Canada's minister of international trade Mary Ng met virtually with ASEAN economic ministers this month and the discussions appear to have gone well. Afterwards, a joint statement said negotiations are set to begin soon, marking a significant step in terms of the relationship between the North American nation and members of the Asian bloc.
The communiqué said an FTA would help to diversify supply chains, boost trade and investment and reinforce a shared ambition on both sides to open markets and rules-based trade.
It also highlighted commitments to cooperating on digital trade, sustainable development and recovery from the pandemic as being particularly important parts of any potential agreement going forward.
Officials in both Canada and the ASEAN nations have now been tasked with developing a Work Plan to further discussions on a deal as soon as possible.
With this in mind, Ms Ng will table a Notice of Intent and outline her negotiating objectives in Canada's House of Commons as a next step.
Commenting on the new developments, she said: "The commercial relationship between Canada and ASEAN has significant potential for growth. This is a significant milestone in the renewal and deepening of Canada's economic partnerships and commercial engagement across the Indo-Pacific."
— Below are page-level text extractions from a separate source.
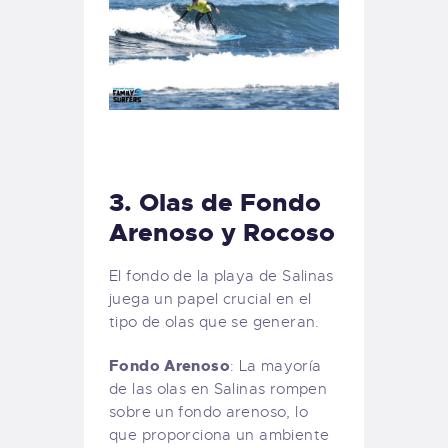
3.
Olas de Fondo
Arenoso y Rocoso
El fondo de la playa de Salinas
juega un papel crucial en el
tipo de olas que se generan.
Fondo Arenoso
: La mayoría
de las olas en Salinas rompen
sobre un fondo arenoso, lo
que proporciona un ambiente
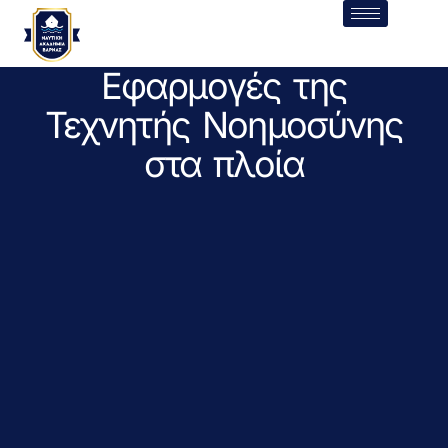
Εφαρμογές της
Τεχνητής Νοημοσύνης
στα πλοία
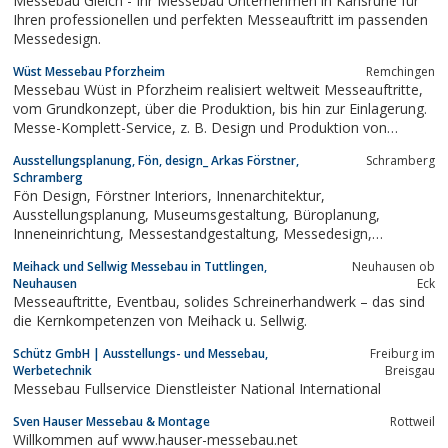
Messebau Gleich - Ihr Messebau Unternehmen in Karlsruhe für
Düsseldorf, Köln,...
Ihren professionellen und perfekten Messeauftritt im passenden
Messedesign.
Wüst Messebau Pforzheim
Remchingen
Messebau Wüst in Pforzheim realisiert weltweit Messeauftritte,
vom Grundkonzept, über die Produktion, bis hin zur Einlagerung.
Messe-Komplett-Service, z. B. Design und Produktion von
Messeständen, Montage, Transport, Mietmöbel, Schauvitrinen,
Ausstellungsplanung, Fön, design_ Arkas Förstner,
Schramberg
Folienschriften, XXL Digitaldrucke uvm.
Schramberg
Fön Design, Förstner Interiors, Innenarchitektur,
Ausstellungsplanung, Museumsgestaltung, Büroplanung,
Inneneinrichtung, Messestandgestaltung, Messedesign,
Messestände, Austellungsdesign, Interior, Konzeption,
Meihack und Sellwig Messebau in Tuttlingen,
Neuhausen ob
Gestaltung, Umsetzung, Kreativität, Originalität, Designqualität
Neuhausen
Eck
Messeauftritte, Eventbau, solides Schreinerhandwerk – das sind
die Kernkompetenzen von Meihack u. Sellwig.
Schütz GmbH | Ausstellungs- und Messebau,
Freiburg im
Werbetechnik
Breisgau
Messebau Fullservice Dienstleister National International
Sven Hauser Messebau & Montage
Rottweil
Willkommen auf www.hauser-messebau.net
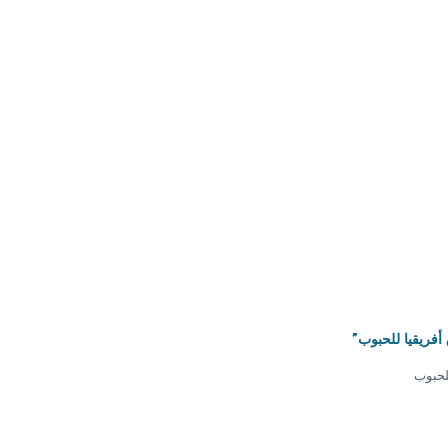
أفريقيا للحبوب”
لحبوب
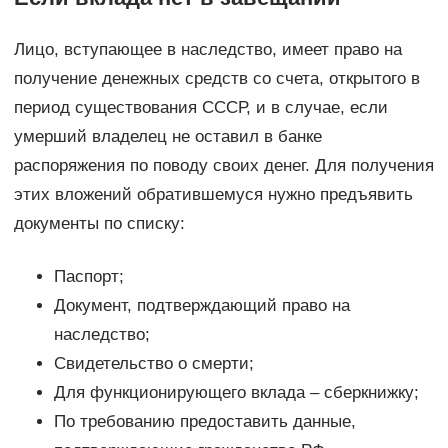
Лицо, вступающее в наследство, имеет право на
получение денежных средств со счета, открытого в
период существования СССР, и в случае, если
умерший владелец не оставил в банке
распоряжения по поводу своих денег. Для получения
этих вложений обратившемуся нужно предъявить
документы по списку:
Паспорт;
Документ, подтверждающий право на
наследство;
Свидетельство о смерти;
Для функционирующего вклада – сберкнижку;
По требованию предоставить данные,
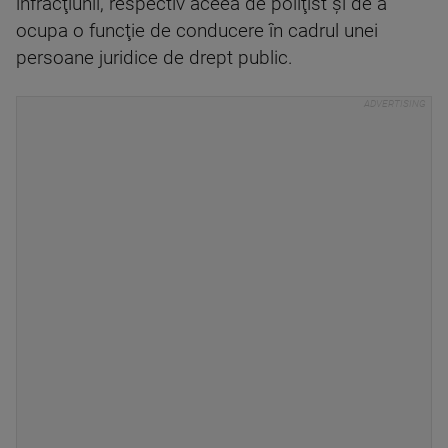
infracţiunii, respectiv aceea de poliţist şi de a
ocupa o funcţie de conducere în cadrul unei
persoane juridice de drept public.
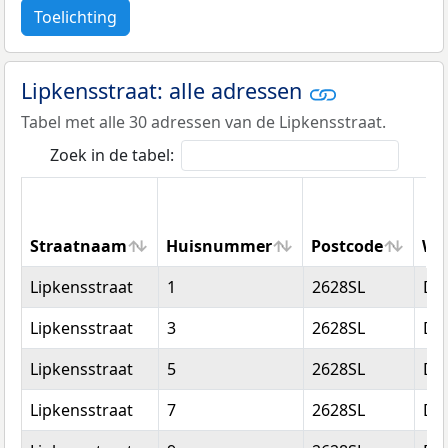
Toelichting
Lipkensstraat: alle adressen
Tabel met alle 30 adressen van de Lipkensstraat.
Zoek in de tabel:
Straatnaam
Huisnummer
Postcode
Wo
Straatnaam
Huisnummer
Postcode
Wo
Lipkensstraat
1
2628SL
Del
Lipkensstraat
3
2628SL
Del
Lipkensstraat
5
2628SL
Del
Lipkensstraat
7
2628SL
Del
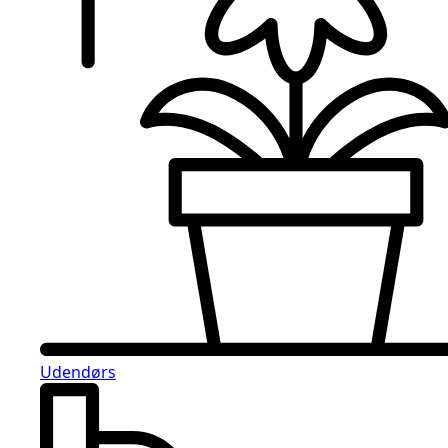
Udendørs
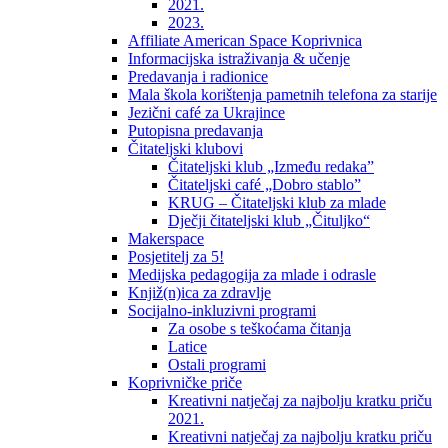
2021.
2023.
Affiliate American Space Koprivnica
Informacijska istraživanja & učenje
Predavanja i radionice
Mala škola korištenja pametnih telefona za starije
Jezični café za Ukrajince
Putopisna predavanja
Čitateljski klubovi
Čitateljski klub „Između redaka”
Čitateljski café „Dobro stablo”
KRUG – Čitateljski klub za mlade
Dječji čitateljski klub „Čituljko“
Makerspace
Posjetitelj za 5!
Medijska pedagogija za mlade i odrasle
Knjiž(n)ica za zdravlje
Socijalno-inkluzivni programi
Za osobe s teškoćama čitanja
Latice
Ostali programi
Koprivničke priče
Kreativni natječaj za najbolju kratku priču
2021.
Kreativni natječaj za najbolju kratku priču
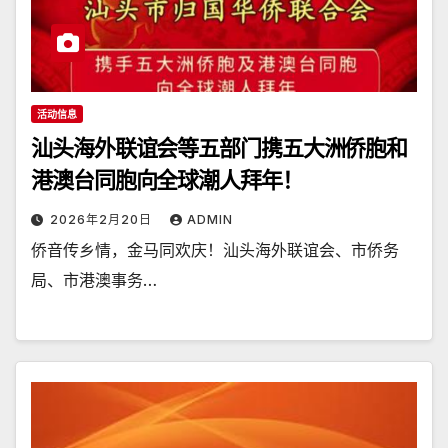
活动信息
汕头海外联谊会等五部门携五大洲侨胞和
港澳台同胞向全球潮人拜年！
2026年2月20日
ADMIN
侨音传乡情，金马同欢庆！汕头海外联谊会、市侨务
局、市港澳事务…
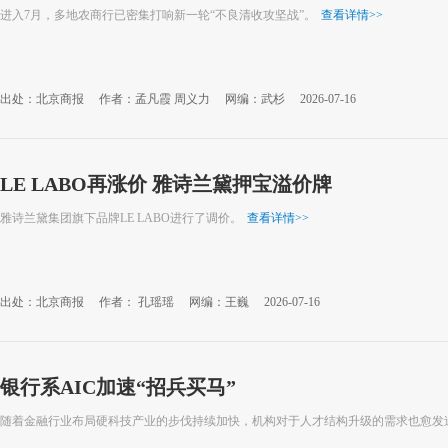
进入7月，多地农商行已密集打响新一轮“不良清收攻坚战”。
查看详情
>>
出处：北京商报
作者：孟凡霞 周义力
网编：武杉
2026-07-16
LE LABO再涨价 雅诗兰黛押宝溢价牌
雅诗兰黛集团旗下品牌LE LABO进行了调价。
查看详情
>>
出处：北京商报
作者： 孔瑶瑶
网编：王巍
2026-07-16
银行系AIC加速“招兵买马”
随着金融行业布局硬科技产业的步伐持续加快，机构对于人才结构升级的需求也愈发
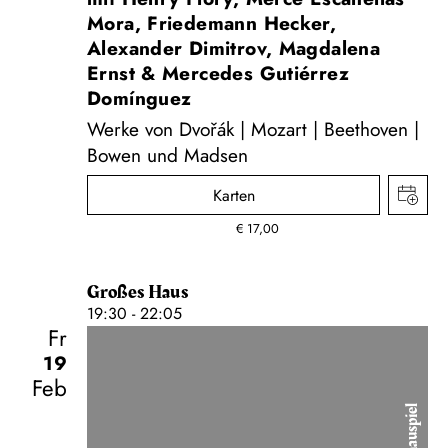
Mora, Friedemann Hecker,
Alexander Dimitrov, Magdalena
Ernst & Mercedes Gutiérrez
Domínguez
Werke von Dvořák | Mozart | Beethoven |
Bowen und Madsen
Karten
€
17,00
Großes Haus
19:30 - 22:05
Fr
19
Feb
Schauspiel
An FTA between Canada and the ASEAN bloc has been on the cards for some time now, with the Canadian government having launched a public consultation on the idea between September and October 2018.
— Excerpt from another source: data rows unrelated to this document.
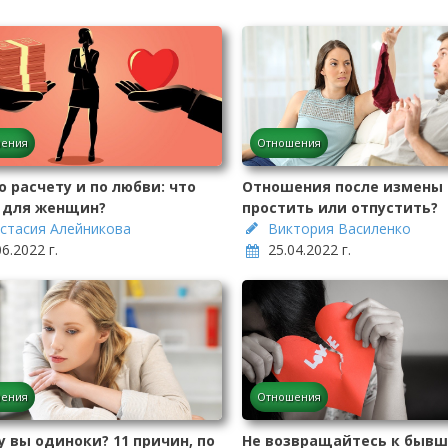
ения
Отношения
о расчету и по любви: что
Отношения после измены
 для женщин?
простить или отпустить?
стасия Алейникова
Виктория Василенко
06.2022 г.
25.04.2022 г.
ения
Отношения
 вы одиноки? 11 причин, по
Не возвращайтесь к бывш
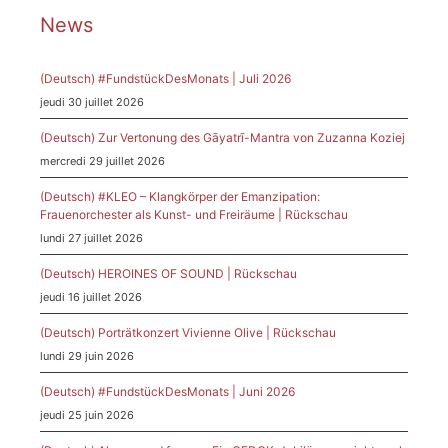
News
(Deutsch) #FundstückDesMonats | Juli 2026
jeudi 30 juillet 2026
(Deutsch) Zur Vertonung des Gāyatrī-Mantra von Zuzanna Koziej
mercredi 29 juillet 2026
(Deutsch) #KLEO – Klangkörper der Emanzipation:
Frauenorchester als Kunst- und Freiräume | Rückschau
lundi 27 juillet 2026
(Deutsch) HEROINES OF SOUND | Rückschau
jeudi 16 juillet 2026
(Deutsch) Porträtkonzert Vivienne Olive | Rückschau
lundi 29 juin 2026
(Deutsch) #FundstückDesMonats | Juni 2026
jeudi 25 juin 2026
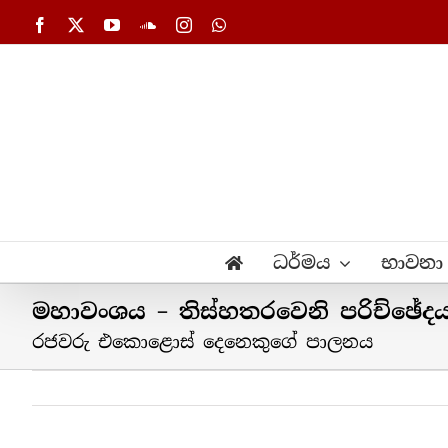
Skip
Facebook
X
YouTube
SoundCloud
Instagram
WhatsApp
to
content
ධර්මය
භාවනා
මහාවංශය – තිස්හතරවෙනි පරිච්ඡේද
රජවරු එකොළොස් දෙනෙකුගේ පාලනය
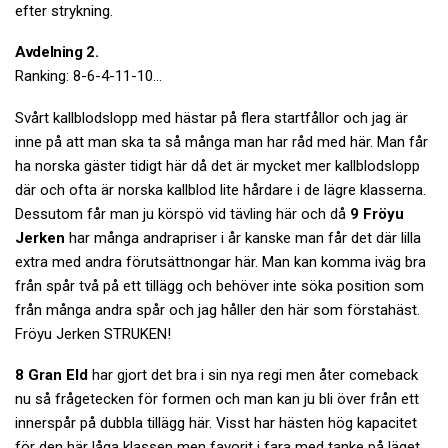
efter strykning.
Avdelning 2.
Ranking: 8-6-4-11-10…
Svårt kallblodslopp med hästar på flera startfållor och jag är
inne på att man ska ta så många man har råd med här. Man får
ha norska gäster tidigt här då det är mycket mer kallblodslopp
där och ofta är norska kallblod lite hårdare i de lägre klasserna.
Dessutom får man ju körspö vid tävling här och då
9 Fröyu
Jerken
har många andrapriser i år kanske man får det där lilla
extra med andra förutsättnongar här. Man kan komma iväg bra
från spår två på ett tillägg och behöver inte söka position som
från många andra spår och jag håller den här som förstahäst.
Fröyu Jerken STRUKEN!
8 Gran Eld
har gjort det bra i sin nya regi men åter comeback
nu så frågetecken för formen och man kan ju bli över från ett
innerspår på dubbla tillägg här. Visst har hästen hög kapacitet
för den här låga klassen men favorit i fara med tanke på läget.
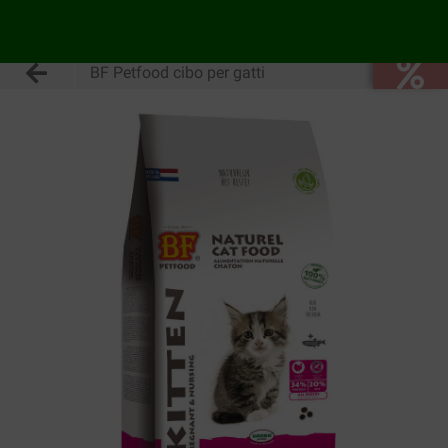
BF Petfood cibo per gatti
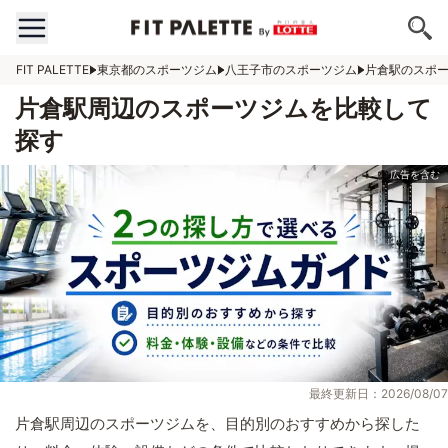
FIT PALETTE
東京都のスポーツジム
八王子市のスポーツジム
片倉駅のスポ
片倉駅周辺のスポーツジムを比較して
探す
最終更新日：2026/08/07
片倉駅周辺のスポーツジムを、目的別のおすすめから探した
When the results came in, the majority of stakeholders expressed support for exploring the potential for a deal and pointed out the potential opportunities for Canadian businesses in ASEAN markets like Indonesia and Thailand, which are not currently in the CPTPP.
They also suggested an FTA could be a way of getting around current obstacles such as high tariffs and non-tariff barriers, as well as encouraging ASAN members to join the CPTPP if they haven't already done so.
Among the only sticking points brought up was the need for a robust dispute settlement mechanism in the event of any deal being signed.
It is hoped that an FTA will support Canada's growth in the long-term, help it come out of the COVID-19 pandemic more quickly and create a raft of good jobs.
From the ASEAN nations' point of view, Canada became one of only ten of its dialog partners in 1977 and has been a dedicated ally ever since. It has cooperated with members such as Indonesia and Vietnam on security issues, disaster mitigation and political problems, as well as contributing significantly to the ASEAN Regional Development Program.
Canada currently has a project in place dedicated to ASEAN small businesses and a five-year ASEAN-Canada Plan of Action (2021 to 2025) to further strengthen relations between the two, something an FTA can only build upon.
Furthermore, in signing an FTA with a partner as prominent as Canada, the ASEAN members will be able to work further towards their 2020 Vision of creating "a stable, prosperous and highly competitive" economic region with free flow of trade and reduced poverty, as per the UN Charter.
Both sides clearly have pressing reasons for making this proposed partnership a success as quickly as possible.